PRYOR, OK —
Investigation is still underway concerning an ammonia leak in Pryor’s MidAmerica Industrial Park.
Officials from Pryor Chemical Co. were present at Thursday’s meeting of the Local Emergency Planning Commission to discuss last week’s chemical leak.
“There were some lessons learned, some things we did well and some things we can do better,” said Derek Blackshire, a contractor from Pryor Chemical, who added that the formal investigation is still underway.
“Maintenance crew was replacing a valve on the line. It could have been any line, it just happened to be ammonia. The standard safety procedure, such as lock-out, tag-out and isolation were not followed,” said Blackshire.

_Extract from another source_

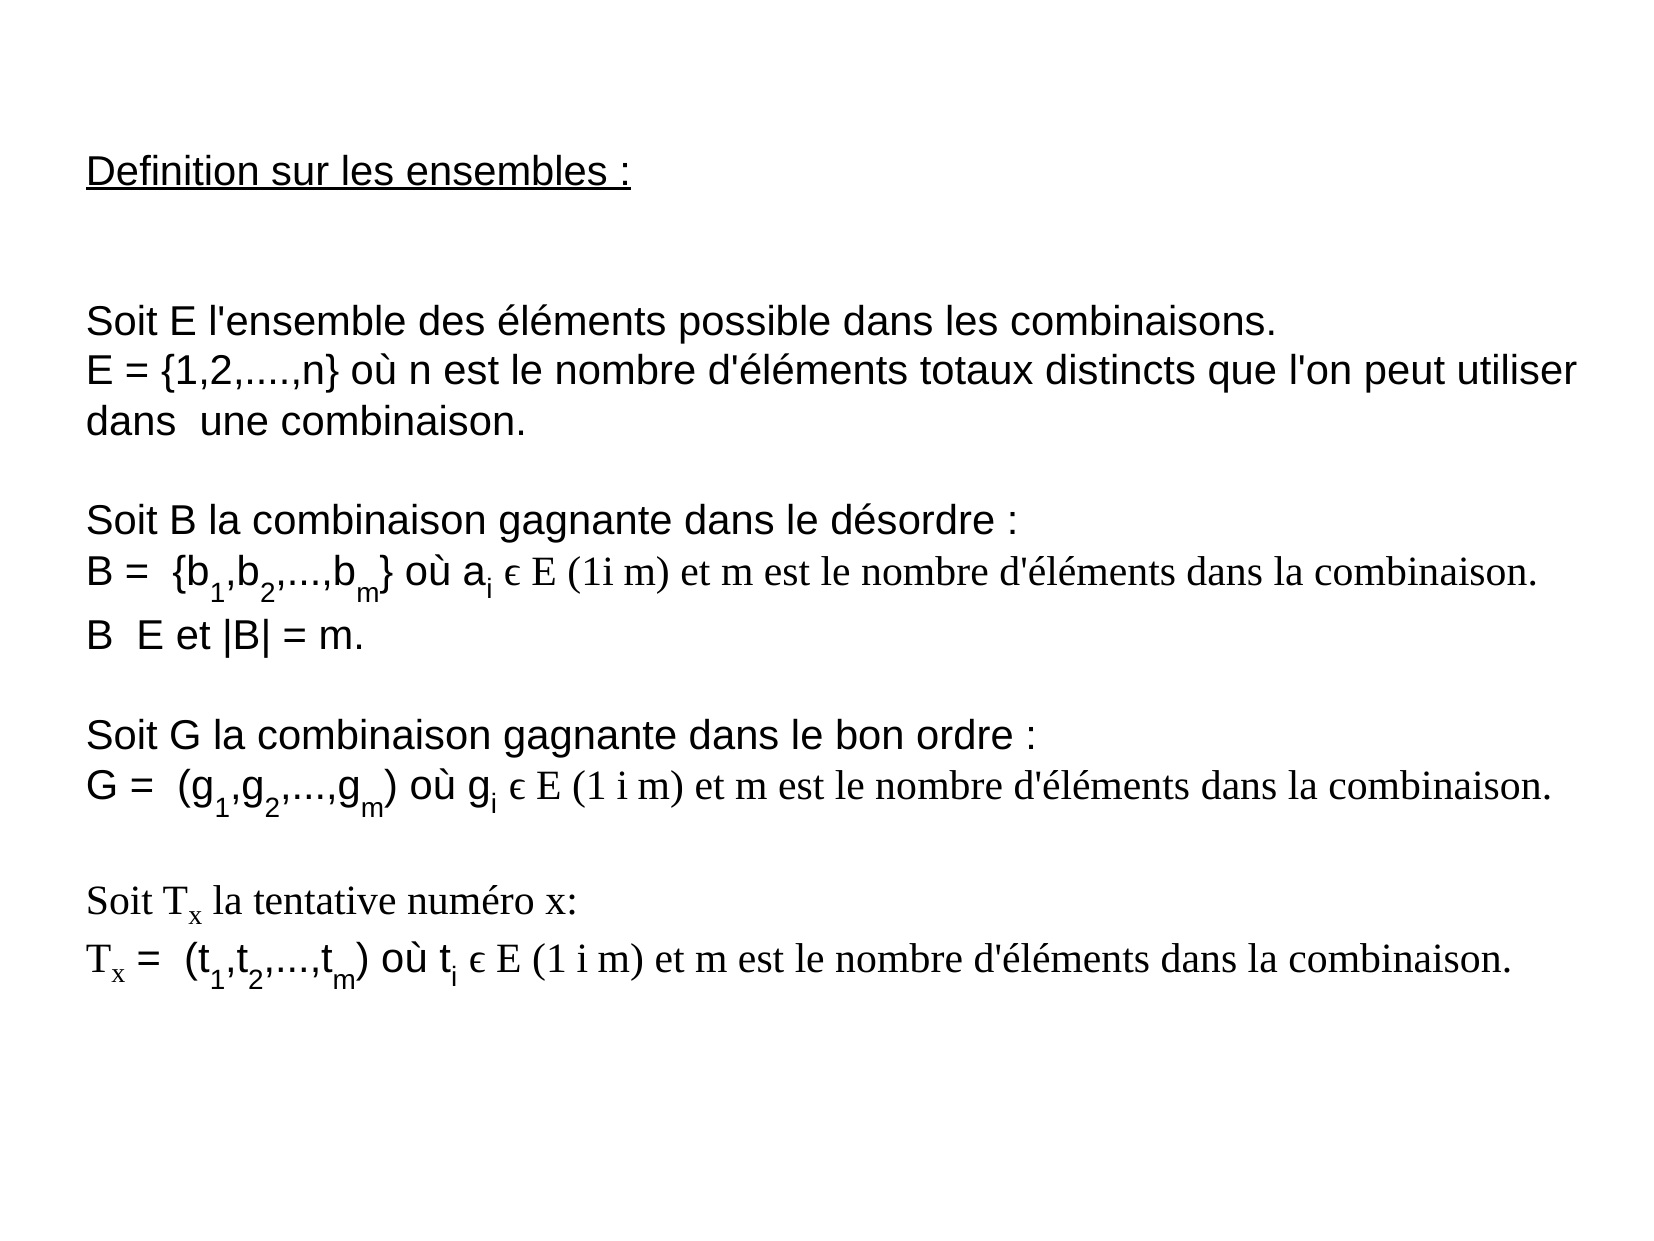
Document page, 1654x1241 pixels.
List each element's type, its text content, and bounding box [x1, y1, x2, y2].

text_box Definition sur les ensembles : Soit E l'ensemble des éléments possible dans les combinaisons. E = {1,2,....,n} où n est le nombre d'éléments totaux distincts que l'on peut utiliser dans une combinaison. Soit B la combinaison gagnante dans le désordre : B = {b1,b2,...,bm} où ai ϵ E (1i m) et m est le nombre d'éléments dans la combinaison. B E et |B| = m. Soit G la combinaison gagnante dans le bon ordre : G = (g1,g2,...,gm) où gi ϵ E (1 i m) et m est le nombre d'éléments dans la combinaison. Soit Tx la tentative numéro x: Tx = (t1,t2,...,tm) où ti ϵ E (1 i m) et m est le nombre d'éléments dans la combinaison. [71, 136, 1654, 1003]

The discrepancy resulted in anhydrous ammonia “spewing out of the line, into the maintenance worker’s face.”
The duration of the leak, he said, was approximately 10 minutes.

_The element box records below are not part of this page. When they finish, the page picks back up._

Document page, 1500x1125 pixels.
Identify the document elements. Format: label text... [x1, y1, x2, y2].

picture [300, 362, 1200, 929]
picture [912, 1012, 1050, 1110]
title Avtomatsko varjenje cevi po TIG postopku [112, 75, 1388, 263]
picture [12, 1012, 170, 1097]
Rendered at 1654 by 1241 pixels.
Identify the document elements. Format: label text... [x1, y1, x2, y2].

“That individual was lifeflighted to a hospital in Tulsa with first degree burns,” said Blackshire.
He explained that anhydrous ammonia vaporizes and forms a cloud. Due to the location of the plant and the direction of the wind, the cloud headed toward Highway 412B. Fire hoses were used to dispel the clouds, Blackshire said.
“The plant did call 911 for support. And other plants were notified of the situation,” said Blackshire.

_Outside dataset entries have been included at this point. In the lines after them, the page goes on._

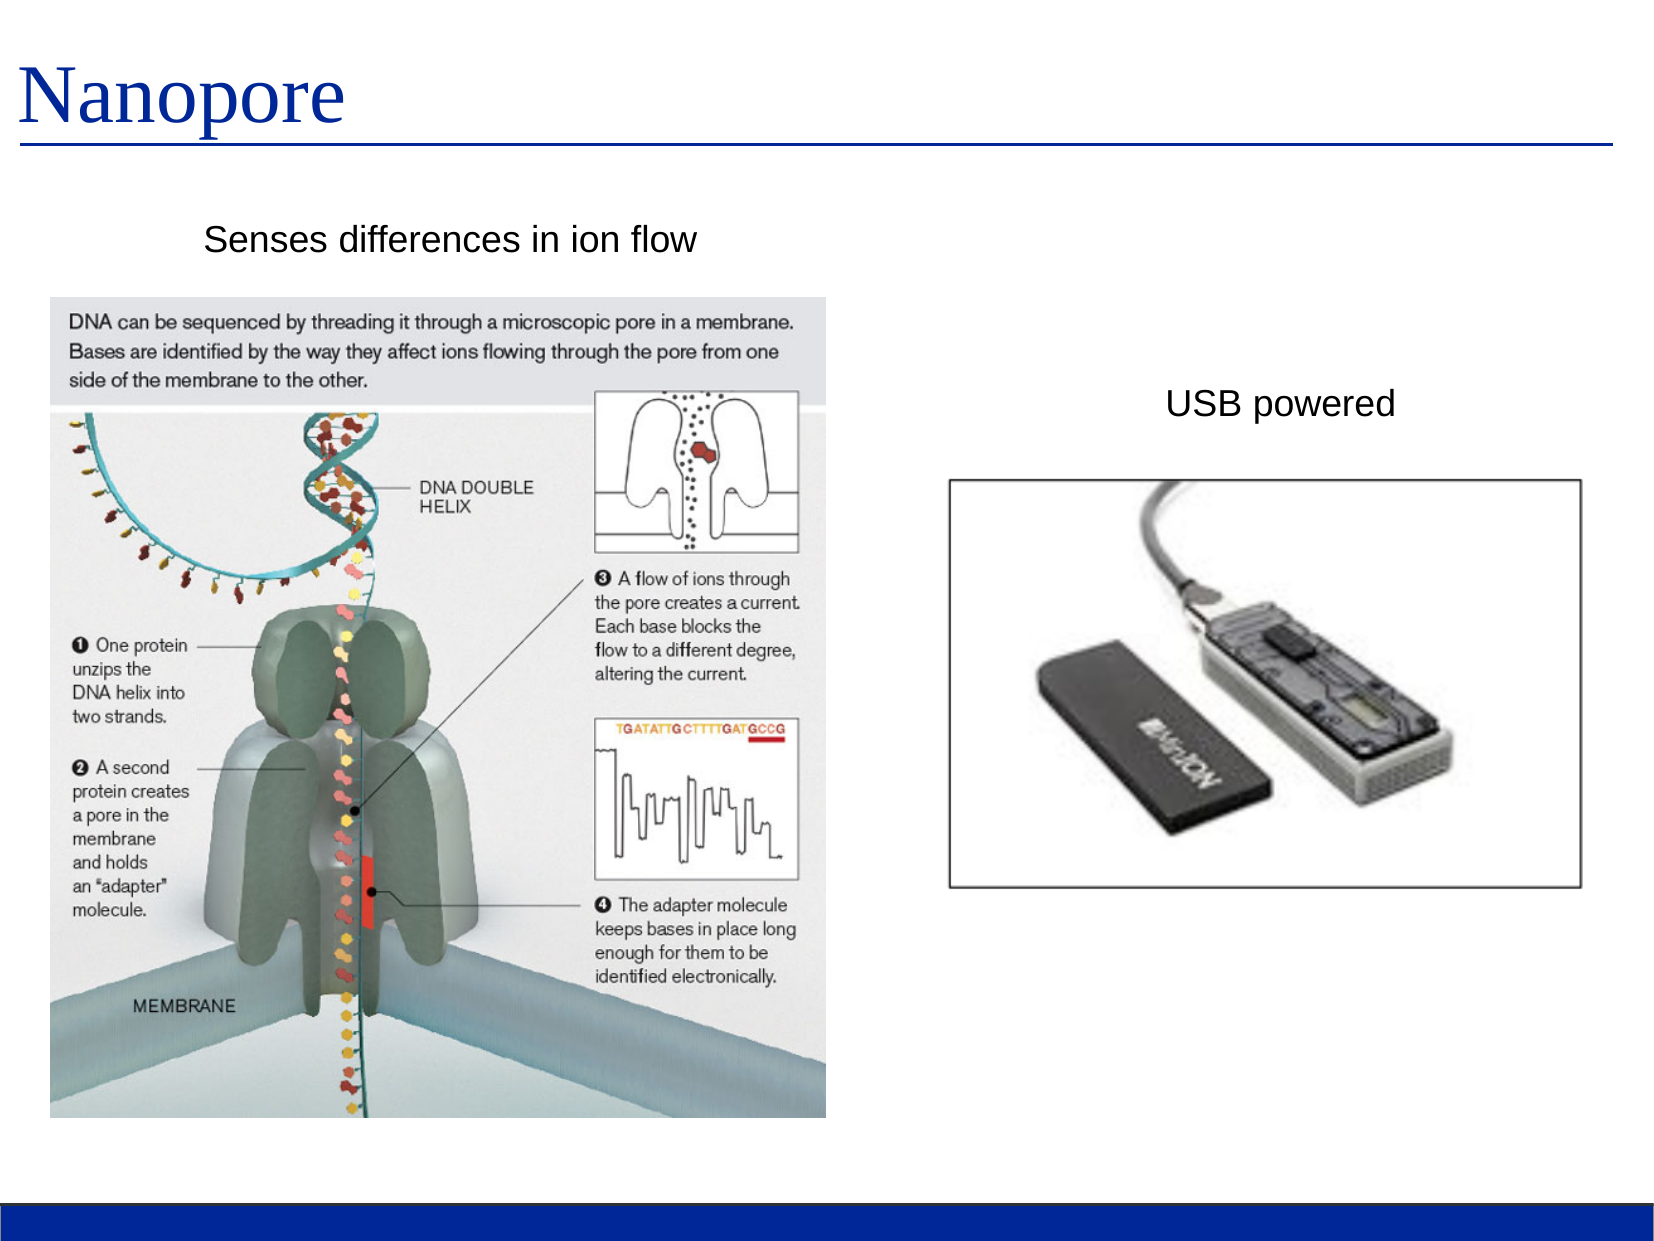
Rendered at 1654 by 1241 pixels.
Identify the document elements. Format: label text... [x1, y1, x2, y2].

title Nanopore [17, 0, 1589, 198]
picture [50, 297, 826, 1118]
text_box USB powered [1150, 375, 1412, 432]
picture [937, 470, 1597, 901]
text_box Senses differences in ion flow [188, 211, 713, 269]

Several entities represented at the meeting asked about an alert
system throughout MidAmerica Industrial Park that could be used in this type of situation.
The group discussed the Code Red, or reverse 911 phone call system, could be used, but that it is not ideal for these time-sensitive events.
Mayes County Emergency Management Director Johnny Janzen said utilizing the outdoor siren that is currently there is a good option for park-wide alert.
A representative of RAE Corporation said the company did “shelter-in place before being told to evacuate.
“This caused a bottleneck in traffic. We need an alternate way out,” he said.
A representative of MAIP said there “is another road, it’s just not great.” He said the road is in rough shape, locked and gated. He said the park is looking into opening access to the road, but that the security of water storage tanks would have to be protected.
The safety representative of Solae said each plant should develop its own emergency response plan.
The Oklahoma Department of Environmental Quality was on-site within two hours of the incident
and the Environmental Protection Agency was there the following
morning according to Blackshire.
This incident prompted another discussion about mutual aid from one plant to another.
“Pryor Chemical did not have a ton of staff on-site. There are trained people in MAIP. Could they create some sort of mutual aid agreement to help each
other out in emergency situations?” said Mike Dunham, LEPC Chairman, citing examples of different entities that have created this sort of unified volunteer response team.
While the error of the maintenance employees is still under investigation, LEPC will continue working on a park-wide alert system.